→ **PROBLEM DESCRIPTION**
Write out every line of the material from its first line through the line holding "communication through channels, direct", both ends included, reproducing each line word for word.
*** SOURCE DATA ***
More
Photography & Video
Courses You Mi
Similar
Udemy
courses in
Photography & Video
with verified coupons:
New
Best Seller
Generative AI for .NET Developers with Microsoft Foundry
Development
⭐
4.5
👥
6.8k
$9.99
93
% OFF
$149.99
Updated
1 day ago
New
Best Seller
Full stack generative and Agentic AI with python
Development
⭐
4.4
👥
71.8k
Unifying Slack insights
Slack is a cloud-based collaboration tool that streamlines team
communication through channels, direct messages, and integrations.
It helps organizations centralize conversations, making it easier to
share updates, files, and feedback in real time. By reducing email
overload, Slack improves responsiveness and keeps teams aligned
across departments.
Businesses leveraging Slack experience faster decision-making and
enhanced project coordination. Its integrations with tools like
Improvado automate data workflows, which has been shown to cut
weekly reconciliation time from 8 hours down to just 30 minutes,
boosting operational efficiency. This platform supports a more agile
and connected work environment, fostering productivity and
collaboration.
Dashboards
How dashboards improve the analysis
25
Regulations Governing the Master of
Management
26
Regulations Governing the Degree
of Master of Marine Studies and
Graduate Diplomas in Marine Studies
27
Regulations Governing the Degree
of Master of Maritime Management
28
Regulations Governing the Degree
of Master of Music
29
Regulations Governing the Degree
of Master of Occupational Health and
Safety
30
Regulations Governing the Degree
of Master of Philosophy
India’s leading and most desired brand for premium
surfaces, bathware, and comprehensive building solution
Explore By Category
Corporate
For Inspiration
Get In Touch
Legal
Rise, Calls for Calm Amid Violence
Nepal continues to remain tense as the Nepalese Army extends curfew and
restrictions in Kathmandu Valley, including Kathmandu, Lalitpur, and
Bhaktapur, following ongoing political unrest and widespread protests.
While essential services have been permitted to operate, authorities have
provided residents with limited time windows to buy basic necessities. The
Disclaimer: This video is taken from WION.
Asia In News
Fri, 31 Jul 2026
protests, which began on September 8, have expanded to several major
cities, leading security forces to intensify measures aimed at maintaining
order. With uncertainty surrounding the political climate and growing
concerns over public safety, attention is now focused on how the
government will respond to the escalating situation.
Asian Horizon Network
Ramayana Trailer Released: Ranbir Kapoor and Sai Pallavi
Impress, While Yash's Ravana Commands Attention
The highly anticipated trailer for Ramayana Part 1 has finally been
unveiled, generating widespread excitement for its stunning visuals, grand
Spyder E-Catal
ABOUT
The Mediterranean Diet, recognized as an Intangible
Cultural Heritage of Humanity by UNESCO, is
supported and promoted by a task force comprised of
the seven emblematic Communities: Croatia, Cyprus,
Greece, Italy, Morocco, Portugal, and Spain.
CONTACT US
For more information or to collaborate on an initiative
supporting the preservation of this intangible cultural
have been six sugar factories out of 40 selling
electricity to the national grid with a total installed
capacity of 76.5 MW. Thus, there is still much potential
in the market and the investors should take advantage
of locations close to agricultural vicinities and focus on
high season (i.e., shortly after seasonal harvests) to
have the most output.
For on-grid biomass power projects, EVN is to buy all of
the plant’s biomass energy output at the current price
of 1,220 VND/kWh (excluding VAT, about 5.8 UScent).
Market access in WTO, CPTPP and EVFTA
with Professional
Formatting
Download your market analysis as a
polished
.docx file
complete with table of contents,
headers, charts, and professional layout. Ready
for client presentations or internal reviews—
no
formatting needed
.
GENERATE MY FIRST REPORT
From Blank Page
*** End of SOURCE DATA ***
→ **SOLUTION BELOW**
More
Photography & Video
Courses You Mi
Similar
Udemy
courses in
Photography & Video
with verified coupons:
New
Best Seller
Generative AI for .NET Developers with Microsoft Foundry
Development
⭐
4.5
👥
6.8k
$9.99
93
% OFF
$149.99
Updated
1 day ago
New
Best Seller
Full stack generative and Agentic AI with python
Development
⭐
4.4
👥
71.8k
Unifying Slack insights
Slack is a cloud-based collaboration tool that streamlines team
communication through channels, direct messages, and integrations.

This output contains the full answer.